Example 5-8: Spring Break
A marketing research firm wants to estimate the average amount a student spends during the Spring break. They want to determine it to within \$120 with 90% confidence. One can roughly say that it ranges from \$100 to \$1700. How many students should they sample?
Answer
To use the formula, we need all the pieces for \(n=\left(\dfrac{z_{\alpha/2}\sigma}{E}\right)^2\). We know that \(z_{\alpha/2}=1.645\) (for 90%). The margin of error, \(E\), is 120. The only piece missing is \(\sigma\). Since the standard deviation is not given in the problem, we can estimate it using \(\dfrac{\text{range}}{4}\) from Lesson 1. Therefore, \(\sigma=\dfrac{1700-100}{4}=400\).
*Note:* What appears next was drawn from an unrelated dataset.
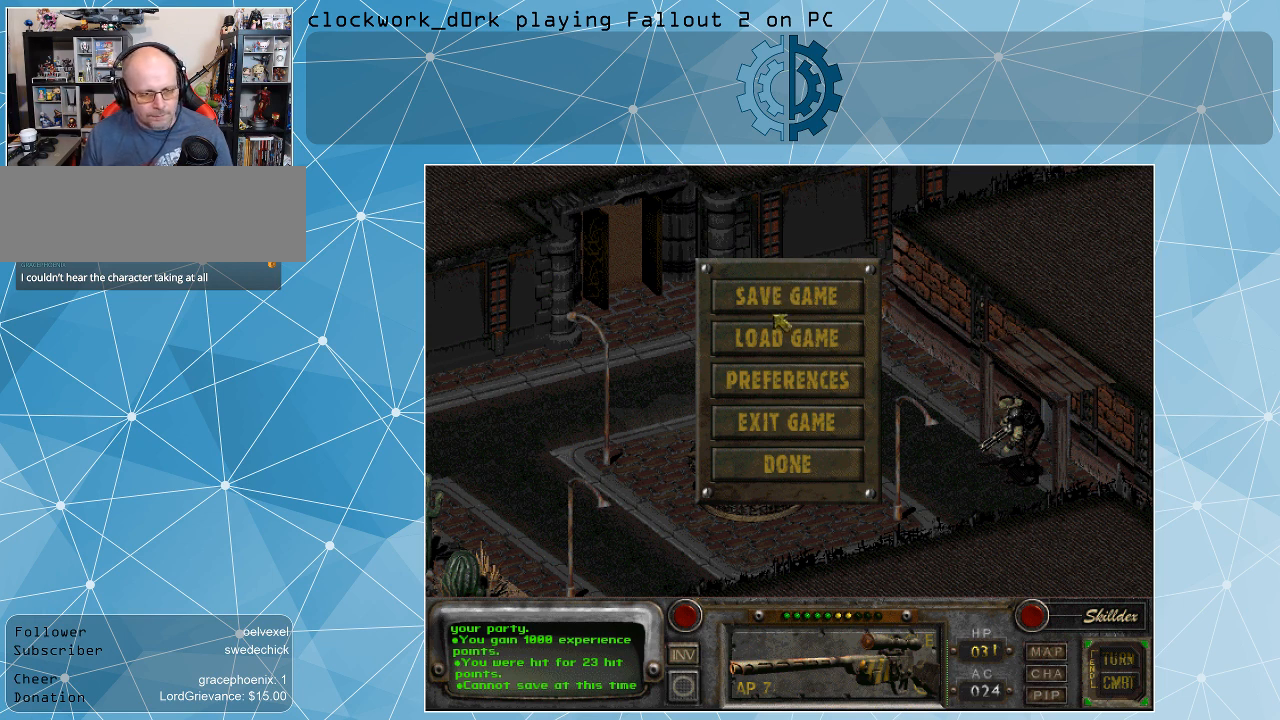
Gameplay with keyboard and mouse; each line is a JSON object with the keys and mouse buttons held at the frame after it. "events" lists presses ("down") and releases ("up") of ".", "/", "0", "1", "2", "3", "4", "5", "6", "7", "8", "9", "a", "alt_l", "alt_r", "b", "backslash", "backspace", "c", "caps_lock", "comma", "ctrl_l", "ctrl_r", "d", "e", "equals", "f", "g", "h", "i", "j", "k", "l", "lbracket", "m", "minus", "n", "o", "p", "q", "quote", "r", "rbracket", "return", "s", "semicolon", "shift_l", "shift_r", "space", "super", "t", "tab", "tilde", "u", "v", "w", "x", "y", "z", "mouse_left" and "mouse_right" between this image and that frame as [ms after this image, input, new state], when the widget could be followed in between. "mouse_left", "mouse_right" = the "left", "right" buttons of the "mouse" list. No other keys are recorded. Not read: mouse_move.
{"keys": [], "mouse": [], "events": [[234, "mouse_left", "down"], [334, "mouse_left", "up"]]}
So we have...
\begin{align} n &=\left(\dfrac{1.645(400)}{120}\right)^2\\ &=30.07 \end{align}
Therefore, a sample of size \(n=31\) is required.
Note! In homework and exams, it is fine if you simply use the cruder method. A more accurate method is provided in the following for your reference only.
The Iterative Method
A more accurate method to estimate the sample size: iteratively evaluate the formula since the t value also depends on n.
\(n=\left(\dfrac{t_{\alpha/2}s}{E}\right)^2\)
Use the example above for illustration. Start with an initial guess for $n$, plug in the formula, and iteratively solve for \(n\).
If the initial guess for \(n\) is 20, \(t_{0.05} = 1.729\) and degrees of freedom = 19,
\(n=\left(\dfrac{t_{\alpha/2}s}{E}\right)^2=n=\left(\dfrac{1.729(400)}{120}\right)^2=33.21\)
For \(n = 34\), degree of freedom = 33, and \(t_{0.05} = 1.697\)
\(n=\left(\dfrac{t_{\alpha/2}s}{E}\right)^2=n=\left(\dfrac{1.697(400)}{120}\right)^2=31.99\)
If we use \(n = 32\), the result is the same. Thus, the more accurate answer to the example is to sample 32 students.